Ottawa Historic Sites & Interpretive Centres
Much more than gravesites, the Beechwood Cemetery offers visitors a stunning garden of mature trees and a profusion of flowers. Horticultural talks are offered on a regular basis. Within these gardens is a cherished history that dates back to 1873. 160 acres are dedicated to Canada's war heroes, and is the site where many of the brave souls who served in the Second World War, Northwest Revellion and recent United Nations campaigns now rest. Visitors may also find many impressive historical buildings, such as the Mausoleum. Beechwood was designated as a National Historic Site in 2001.
Home to the National Archives and the National Library, the building was established in 1953 by an Act of Parliament to preserve Canada's literature. The Archives holds more than 60 million manuscripts and government records. Open daily for vistors and researchers.
Ottawa's first English-speaking Roman Catholic Church, St Patrick's has long been a part of the city's history. Found in 1855 and determined a basilica in 1995, the church holds regular mass and services. The church was first designed by the same architect who designed the east and west blocks of the Parliament Buildings. While the outside, with a large protruding spire and many arched doors, is impressive, the inside is a stunning gothic style and constructed entirely of local stone. Shamrocks are subtley built into the design in unusual places. Solid oak pews, stained glass, stencilled dome ceiling and more make this church a traditional beauty.

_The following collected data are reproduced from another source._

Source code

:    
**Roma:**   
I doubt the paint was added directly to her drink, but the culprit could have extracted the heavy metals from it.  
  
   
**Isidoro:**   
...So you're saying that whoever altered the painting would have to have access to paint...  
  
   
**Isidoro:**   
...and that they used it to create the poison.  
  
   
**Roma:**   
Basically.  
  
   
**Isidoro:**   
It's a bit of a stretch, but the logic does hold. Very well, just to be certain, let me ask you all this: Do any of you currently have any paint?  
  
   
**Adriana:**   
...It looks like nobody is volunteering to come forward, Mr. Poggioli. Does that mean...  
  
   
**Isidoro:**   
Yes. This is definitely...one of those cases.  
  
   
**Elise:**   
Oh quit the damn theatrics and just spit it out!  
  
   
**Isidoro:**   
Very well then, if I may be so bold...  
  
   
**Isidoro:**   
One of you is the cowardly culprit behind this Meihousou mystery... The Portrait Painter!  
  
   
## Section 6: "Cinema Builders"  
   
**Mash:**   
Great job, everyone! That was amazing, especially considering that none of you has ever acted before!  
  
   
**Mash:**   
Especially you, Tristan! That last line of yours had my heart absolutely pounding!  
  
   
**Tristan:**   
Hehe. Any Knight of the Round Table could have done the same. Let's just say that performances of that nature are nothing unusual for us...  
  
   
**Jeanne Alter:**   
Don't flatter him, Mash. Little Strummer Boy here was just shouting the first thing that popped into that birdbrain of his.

St. Andrew's Presbyterian Church
Located across from the Supreme Court in Ottawa. St. Andrew's is one of Ottawa's oldest churches, dating back to 1828. Open year round, Monday to Friday from 9am to 1pm. Services are held on Sunday at 9:30am and 11am.
Originally built in 1905 by a lumber baron, 5 Blackburn is a heritage home that was subsequently used as an Italian Embassy as well as the headquarters of the Victorian Order of Nurses. Located in Ottawa's Sandy Hill neighbourhood, 5 Blackburn is currently the headquarters of the Heritage Canada Foundation.
St. Margaretís Anglican Church
This modest, stone church was officially named in 1887 when the cornerstone was laid by Lady MacDonald, the wife of Sir John A. MacDonald, Canada's first Prime Minister.
Laurier House National Historic Site of Canada
Once the home of Sir Wilfrid Laurier and William Lyon Mackenzie King (two former Canadian Prime Ministers), the house represents part of Canada's rich national history. Open April to mid-May from Monday to Friday, 9am to 5pm, mid-May to Thanksgiving from Monday to Saturday, 9am to 5pm and Sunday 1pm to 5pm and October to March for group tours (ten or more) by appointment.
Billings Estate Museum
Built in 1827, this Georgian estate was once home to one of the region's founding families: Braddish and Lamira Billings. Included on over eight acres are the grand house, an ice house, dairy room, a cemetary, lush landscaped grounds, pathways a picnic area and more. Open May - October, Tuesday to Sunday.
Canada & the World Pavilion
Learn about Canada's place in the world through a variety of interactive displays, informative exhibits and special activities. Visitors will learn about the hundreds of Canadians who have made important contributions to the world, from Dr. Lucille Teasdale to Celine Dion. Help to build the international space station, become a business mogul, take part in the olympics and much more! The Pavilion is closed in the winter aside from the year-round school program.
Notre-Dame de Lourdes Grotto
Based on the original Notre-Dame de Lourdes in France, this grotto is complete with a statue of Mary. Stones comprise an arched shelter that houses the alter, also made of stones. Wooden park benches operate as pews and the entire area is encapsulated in shrubs and trees. Story has it that the church and grotto were built in 1887 when a local dignitary, Michel Cyr, donated land in exchange for a free seat in church.